Spark2 is following below formula (Spark3 has a slightly different formula which is described later)

`maxSplitBytes = Math.min(defaultMaxSplitBytes, Math.max(openCostInBytes, bytesPerCore))`

`maxSplitBytes` is the max bytes per partition.

`defaultMaxSplitBytes` is from `spark.sql.files.maxPartitionBytes` whose default value is 128M.

`openCostInBytes`  is from `spark.sql.files.openCostInBytes` whose default value is 4M.

`bytesPerCore` = (Sum of all data file size + num of file * `openCostInBytes` ) / `defaultParallelism`

`defaultParallelism`’s default value is total number of virtual cores running the job.  It can also be set to a value by defining `spark.default.parallelism`.

When there are a large number of virtual cores allocated to the Spark job by Yarn, `maxSplitBytes` can be smaller than `defaultMaxSplitBytes`, i.e. more tasks will be created.  For this case, from Spark UI, we know total number of vcores is 15837, i.e. `defaultParallelism` is 15837
![SparkUITotalCores](images/spark-tt-2.png)

`bytesPerCore` = (116M * 3500 + 4M * 3500)/15837 = 26.5M

`maxSplitBytes` = min(128M, max(4M, 26.5M)) = 26.5M.  So one 116M parquet file is split into 4~5 Spark tasks.  3.5K * 11 * 5 = 192.5K -- that's why there were 179502 (or more) tasks.

Note that the vcore count is based on Yarn containers, not physical cores.  As Yarn’s default container allocation is based on available memory, this means there can be vcore over subscriptions in a heterogeneous EMR cluster.

For example, if we have a heterogeneous EMR cluster as below:

Core Node: c5.12xlarge(48cores/96GB) — Memory allocated to Yarn: 90112MB  
Task Node: r5.8xlarge(32cores/256GB) — Memory allocated to Yarn: 253952MB

The default EMR executor size is based on core node instance type.
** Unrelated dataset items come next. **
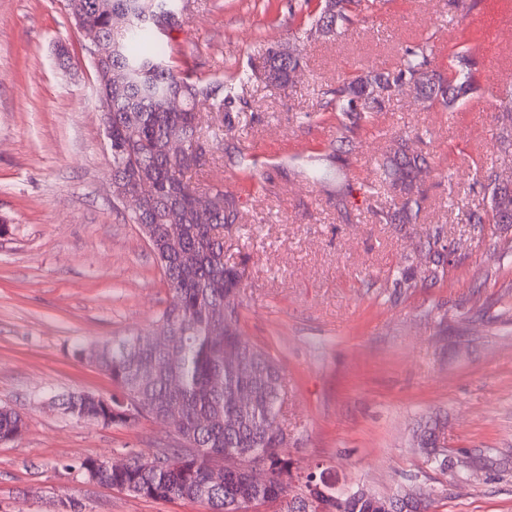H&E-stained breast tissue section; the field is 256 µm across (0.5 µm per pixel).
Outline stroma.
<instances>
[{"label":"stroma","mask_w":512,"mask_h":512,"mask_svg":"<svg viewBox=\"0 0 512 512\" xmlns=\"http://www.w3.org/2000/svg\"><path fill=\"white\" fill-rule=\"evenodd\" d=\"M305 21L298 0H188L171 35L198 76L253 74L234 126L192 180L223 185L240 215L224 227V258L245 270L243 336L282 369L293 469L339 490L421 489L431 512H512V224H462L448 205L453 196L487 208L477 166L512 173V148L496 140L512 10L502 0L467 12L448 0H386L339 36L305 38L292 83H268V51L292 44ZM464 30L481 37L472 101L448 112L408 93L391 98L353 133L352 151L333 153L340 132L320 109L322 85L391 67L430 35L453 48ZM96 85L61 0H0V407L25 420L0 443V512H57L62 498L82 512H208L124 495L79 469L85 458L179 445L173 429L151 418L87 424L50 403L67 392L111 396V377L73 346L150 332L171 300L137 225L112 202ZM416 130L430 162L420 219L379 223L387 198L361 187L389 141ZM436 235L461 242L458 261L438 281L394 288L393 272ZM436 415L448 455L474 466L467 485L413 446L417 424Z\"/></svg>","instance_id":"35a3bbf8"}]
</instances>
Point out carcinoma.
I'll return each mask as SVG.
<instances>
[{
	"label": "carcinoma",
	"instance_id": "obj_1",
	"mask_svg": "<svg viewBox=\"0 0 512 512\" xmlns=\"http://www.w3.org/2000/svg\"><path fill=\"white\" fill-rule=\"evenodd\" d=\"M83 27L103 37L114 35L111 21L129 13L131 0H73ZM383 0H325L318 12L307 15L308 31L333 34L337 27L350 25L361 6L375 9ZM143 17H134L129 35L118 38V52L107 66L125 72L126 79L112 85L107 104L115 118L112 135V175L132 178L138 167L155 173L149 186L150 201L145 210L131 211L129 224H149L155 240L150 247L168 253L159 269L172 300L159 323L172 331L170 345L160 349L146 334L105 340L92 351L94 364L112 378L116 393L106 405L92 393L53 396V403L69 415L96 425H128L127 413L148 402L152 410L172 418L171 427L181 439L194 444L196 453L170 448L174 460L170 468H151L133 456L125 467L115 469L109 462L86 459L81 471L90 466L98 471V483L113 489L133 487L136 496L152 500L187 498L208 505L213 512H231L235 506H278L275 512H318L309 503L318 486L314 474L303 477L300 492L290 494L293 480L288 455L274 449L285 448L284 436L275 431L283 402L284 378L276 360L255 344L243 340L232 319L238 317L235 302L244 270L224 263V225L234 224L238 215L224 211L213 216L210 226L196 223L192 206L199 188L190 173L200 167L206 146L217 138L224 120L215 116L227 111L236 87L251 76L239 73L226 82L209 80L177 64L170 34L162 27H174L182 19L185 6L179 0H139ZM465 48L448 60L444 70L431 68L435 42L428 37L405 48L397 65L387 71L343 79L322 89L325 112L336 113L341 127H358L384 111L385 102L409 89L428 107L454 109L464 104L477 87V55L480 36L461 35ZM143 46L130 51L128 45ZM300 65L292 51L285 56L271 55L265 69L269 77L286 85ZM180 95L184 112L192 114V135L196 157L191 165L174 156L155 151L154 142L176 134L175 122L166 108L167 100ZM502 113L501 142L512 145V87L503 90L498 104ZM423 135L393 140L377 164L374 182L366 185L370 196L386 191L398 201L378 213L390 224H415L422 211L424 196L413 183L397 184V174H414L426 165V154L419 148ZM476 183L489 200L488 209L461 212L460 220L470 224H512V174L496 168L478 169ZM180 199L183 231L175 240L168 238L166 202ZM224 309V337L213 335L212 312ZM24 426L22 415L11 408H0V442L17 438ZM445 435L444 423L435 419L419 427L415 447L434 455ZM237 456L262 461L269 479L253 485L243 472L224 474V482L213 484L209 477L210 458ZM324 512H375L373 501L363 496L336 497L327 501Z\"/></svg>",
	"mask_w": 512,
	"mask_h": 512
}]
</instances>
In this example, for c5.12xlarge, default executor size is 3 cores 4743M memory. Default `spark.yarn.executor.memoryOverheadFactor` is 0.1875.  A Yarn container has 3 cores, 4743MB*(1+0.1875)= 5632MB memory.

On c5.12xlarge, Yarn can allocate 16 conatainers with 48 vcores in total:  
90112MB/5632MB = 16 containers * 3 core = 48 vcores

While on r5.8xlarge, Yarn can allocate 45 containers with 135 vcores in total:  
253952MB/5632MB = 45 containers * 3 core = 135 vcores - 32cores = 103 vcore oversubscription

**Recommendation**: When Spark reads splittable files, `maxSplitBytes` can be smaller than `spark.sql.files.maxPartitionBytes` if there are a big number of vcores allocated to the job.  Use the formula described here to set `spark.default.parallelism` value properly and have a reasonable `maxSplitBytes`. 


**Spark 3**

Spark 3 provides more options to control`maxSplitBytes` as below 

```scala
  def maxSplitBytes(
      sparkSession: SparkSession,
      selectedPartitions: Seq[PartitionDirectory]): Long = {
    val defaultMaxSplitBytes = sparkSession.sessionState.conf.filesMaxPartitionBytes
    val openCostInBytes = sparkSession.sessionState.conf.filesOpenCostInBytes
    val minPartitionNum = sparkSession.sessionState.conf.filesMinPartitionNum
      .getOrElse(sparkSession.leafNodeDefaultParallelism)
    val totalBytes = selectedPartitions.flatMap(_.files.map(_.getLen + openCostInBytes)).sum
    val bytesPerCore = totalBytes / minPartitionNum

    Math.min(defaultMaxSplitBytes, Math.max(openCostInBytes, bytesPerCore))
  }
```

`filesMinPartitionNum` is from `spark.sql.files.minPartitionNum`. It is the suggested (not guaranteed) minimum number of split file partitions. If not set, the default value is `spark.default.parallelism`.

`leafNodeDefaultParallelism` is from `spark.sql.leafNodeDefaultParallelism`. It is the default parallelism of Spark SQL leaf nodes.

Setting either of the above two parameters has the same effect as `spark.default.parallelism` on `maxSplitBytes`.